On going research will always have its challenges especially for bacterial meningitis. This is mainly due to the fact that bacteria are living organisms that will continue to adapt and evolve. It is crucial that antibiotics are not used too often as the bacteria will grow a tolerance however if it needs to be used and it is accessible it should be to prevent increased mortality rates. In turn, there is a constant struggle between researchers and staying on top of the constantly changing subject.
Another area which relates to the ongoing battle to fight the bacteria responsible for acute meningococcal meningitis is the cost.

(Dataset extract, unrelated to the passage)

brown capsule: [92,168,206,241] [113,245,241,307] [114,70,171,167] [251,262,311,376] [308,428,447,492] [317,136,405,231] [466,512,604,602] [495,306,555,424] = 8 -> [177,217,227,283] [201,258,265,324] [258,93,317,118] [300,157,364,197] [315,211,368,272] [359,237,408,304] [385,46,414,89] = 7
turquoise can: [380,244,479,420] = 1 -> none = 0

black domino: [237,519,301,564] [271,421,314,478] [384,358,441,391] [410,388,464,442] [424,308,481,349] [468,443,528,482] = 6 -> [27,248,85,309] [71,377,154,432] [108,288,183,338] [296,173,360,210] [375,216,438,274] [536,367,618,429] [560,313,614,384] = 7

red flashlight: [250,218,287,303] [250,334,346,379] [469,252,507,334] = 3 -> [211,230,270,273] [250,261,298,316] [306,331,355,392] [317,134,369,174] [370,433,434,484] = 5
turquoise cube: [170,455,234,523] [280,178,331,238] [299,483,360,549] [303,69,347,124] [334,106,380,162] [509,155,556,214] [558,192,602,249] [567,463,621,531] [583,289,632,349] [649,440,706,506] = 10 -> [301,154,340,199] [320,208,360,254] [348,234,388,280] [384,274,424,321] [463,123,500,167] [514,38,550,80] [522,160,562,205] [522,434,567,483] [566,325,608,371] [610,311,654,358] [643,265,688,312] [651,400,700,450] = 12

Running large scale research projects and providing vaccines and antibiotics to large amounts of people is always going to require lots of funding due to the associated costs of the products and staff required.

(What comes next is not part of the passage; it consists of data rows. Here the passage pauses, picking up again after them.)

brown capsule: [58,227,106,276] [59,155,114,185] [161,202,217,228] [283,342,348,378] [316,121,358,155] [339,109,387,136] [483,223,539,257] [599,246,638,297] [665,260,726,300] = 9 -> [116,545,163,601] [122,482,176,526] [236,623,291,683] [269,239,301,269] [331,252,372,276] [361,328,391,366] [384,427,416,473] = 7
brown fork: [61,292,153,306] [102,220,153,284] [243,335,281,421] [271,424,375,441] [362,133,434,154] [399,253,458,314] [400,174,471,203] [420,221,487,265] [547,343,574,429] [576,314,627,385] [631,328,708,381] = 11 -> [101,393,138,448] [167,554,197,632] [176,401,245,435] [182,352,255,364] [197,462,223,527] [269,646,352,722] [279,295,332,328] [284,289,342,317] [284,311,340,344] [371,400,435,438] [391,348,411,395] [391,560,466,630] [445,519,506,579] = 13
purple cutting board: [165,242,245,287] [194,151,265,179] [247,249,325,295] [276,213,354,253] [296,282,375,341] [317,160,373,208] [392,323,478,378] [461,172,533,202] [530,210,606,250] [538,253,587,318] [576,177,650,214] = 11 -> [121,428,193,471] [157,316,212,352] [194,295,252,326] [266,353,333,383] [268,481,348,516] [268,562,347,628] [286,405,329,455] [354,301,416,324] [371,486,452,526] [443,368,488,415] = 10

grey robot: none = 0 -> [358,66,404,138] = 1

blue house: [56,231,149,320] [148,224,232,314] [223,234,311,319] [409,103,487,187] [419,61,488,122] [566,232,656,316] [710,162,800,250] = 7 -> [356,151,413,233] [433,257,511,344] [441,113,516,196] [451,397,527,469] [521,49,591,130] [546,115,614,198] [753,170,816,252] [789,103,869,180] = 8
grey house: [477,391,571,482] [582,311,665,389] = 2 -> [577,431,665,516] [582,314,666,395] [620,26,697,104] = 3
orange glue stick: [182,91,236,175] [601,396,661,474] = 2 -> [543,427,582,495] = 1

In order to complete this assignment it was crucial to create a research question that was valid and support this by scientific research articles. When deliberating on what I could write in the assignment I had to do further research into what is known about acute meningococcal meningitis in order to discover what was not yet known about the disease. After in depth research looking at articles, videos and visiting the museum of human diseases a number of key points stood out. Acute meningococcal meningitis had been researched quite a lot and hence there was an abundance of information and wealth of knowledge that has been shared. The way I then chose to approach formulating a research question about the disease was looking for improvements. Looking at treatments and why there were still multiple fatalities as a result of the presence of the disease. Finding current journal articles was quite difficult as there was much outdated research which may be irrelevant due to the ever changing and evolving nature of bacteria.